Is there a way to simplify this expression:
(!a || !c || b) && (!a || b) && (a) && (!a || !b || c) && (!b || !d || a) && (d || !c || !b) && (!d || e)
This calculator returned me expression:
(a) && (b) && (c) && (d) && (e)
I woud like to ask you, if anybody know how to simplify it with steps.
Thank you :)
Have nice day!
The main sources of simplification here are:
$(\lnot x\lor y) \land x=(\lnot x\land x)\lor (y\land x)=0\lor(x\land y)=x\land y$
$(\lnot x\lor\lnot y\lor z) \land x\land y=x\land(\lnot y\lor z)\land y=x\land y\land z$
And also commutativity and associativity of $\lor$ and $\land$.

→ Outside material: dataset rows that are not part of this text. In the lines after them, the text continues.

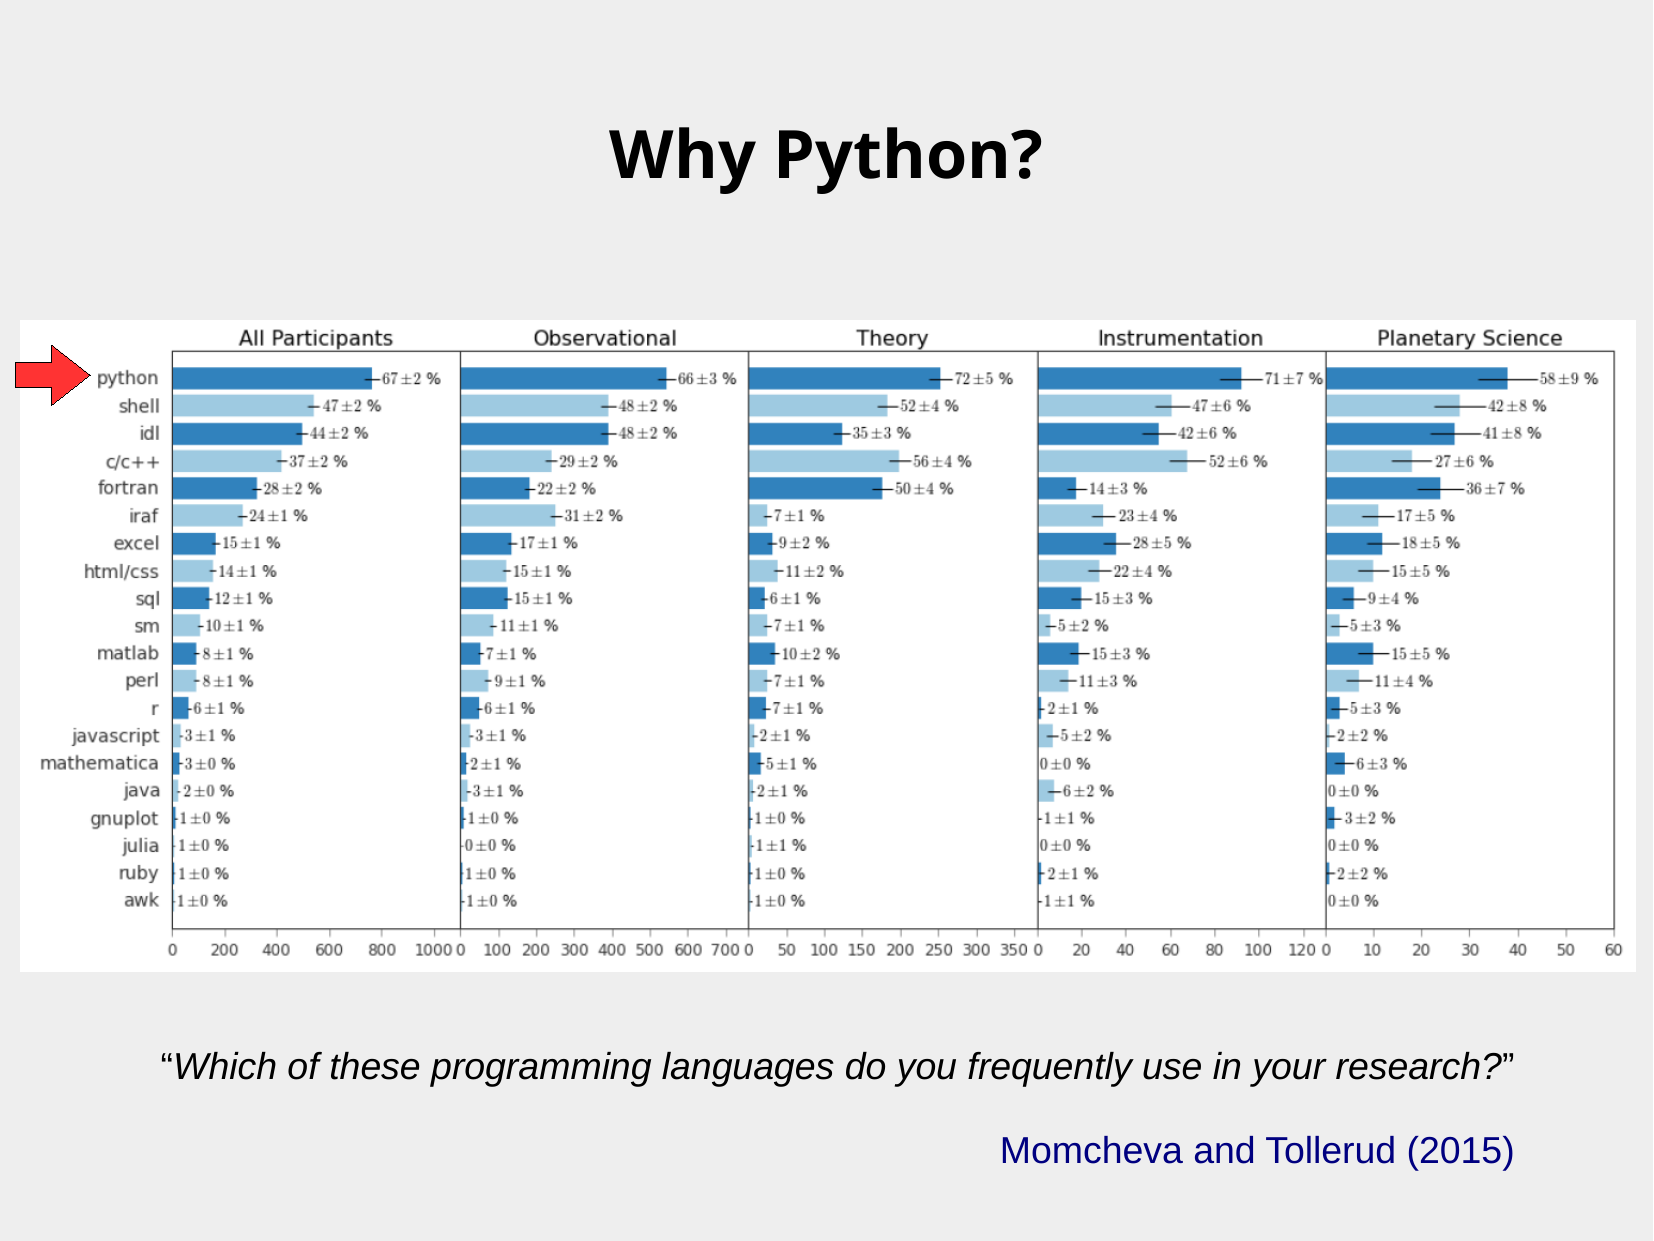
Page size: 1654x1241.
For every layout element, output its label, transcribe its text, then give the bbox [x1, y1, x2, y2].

title Why Python? [82, 49, 1571, 257]
text_box [15, 345, 91, 406]
text_box “Which of these programming languages do you frequently use in your research?” Momcheva and Tollerud (2015) [145, 1038, 1530, 1179]
picture [20, 320, 1636, 972]
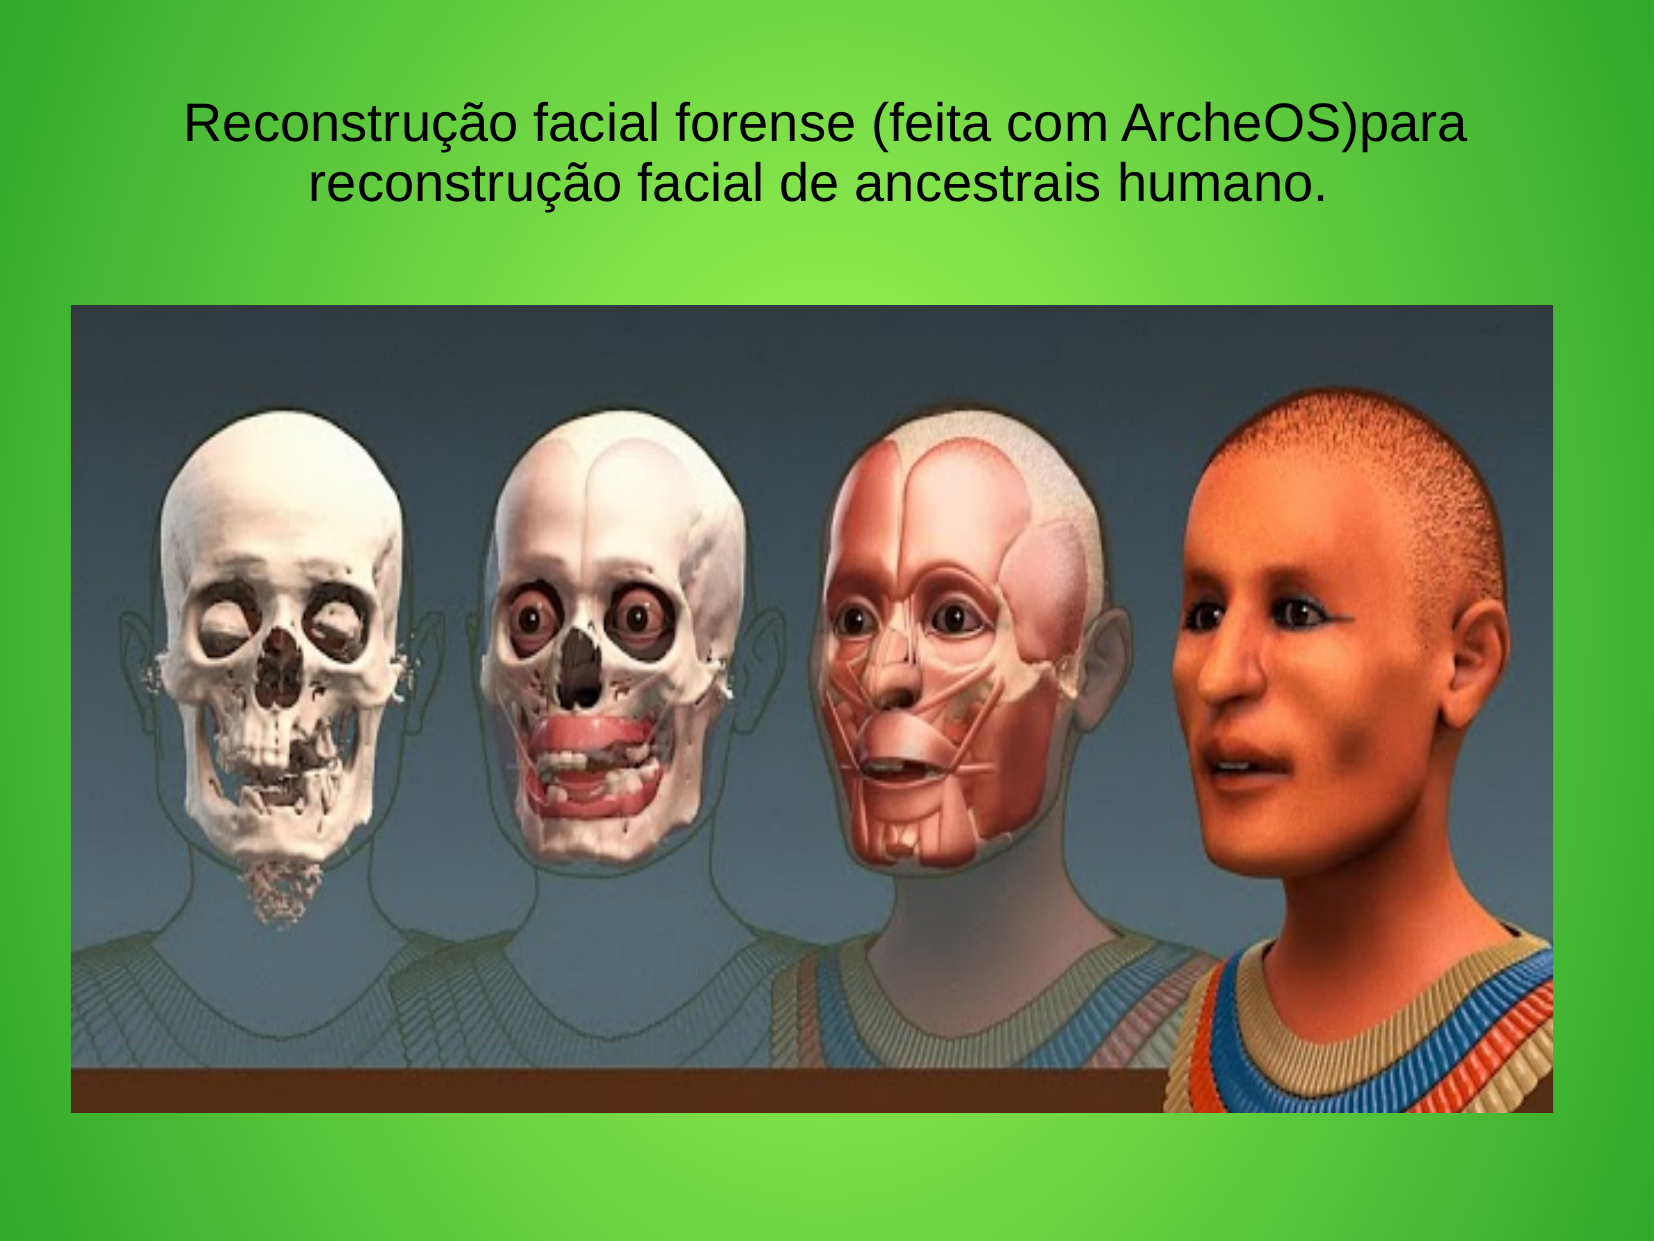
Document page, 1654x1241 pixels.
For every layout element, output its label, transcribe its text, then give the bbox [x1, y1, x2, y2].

Let's split your expression into pieces $A\land B\land C\land D\land E\land F\land G$
$\begin{array}{l} A=(\lnot a\lor\lnot c\lor b)\\ B=(\lnot a\lor b)\\ C=a\\ D=(\lnot a\lor\lnot b\lor c)\\ E=(\lnot b\lor\lnot d\lor a)\\ F=(\lnot b\lor\lnot c\lor d)\\ G=(\lnot d\lor e)\\ \end{array}$
So now this is a chain reaction
$B\land C=a\land b\\ B\land C\land D=a\land b\land c\\ B\land C\land D\land A=a\land b\land c\\ B\land C\land D\land A\land F=a\land b\land c\land d\\ B\land C\land D\land A\land F\land E=a\land b\land c\land d\\ B\land C\land D\land A\land F\land E\land G=a\land b\land c\land d\land e\\ $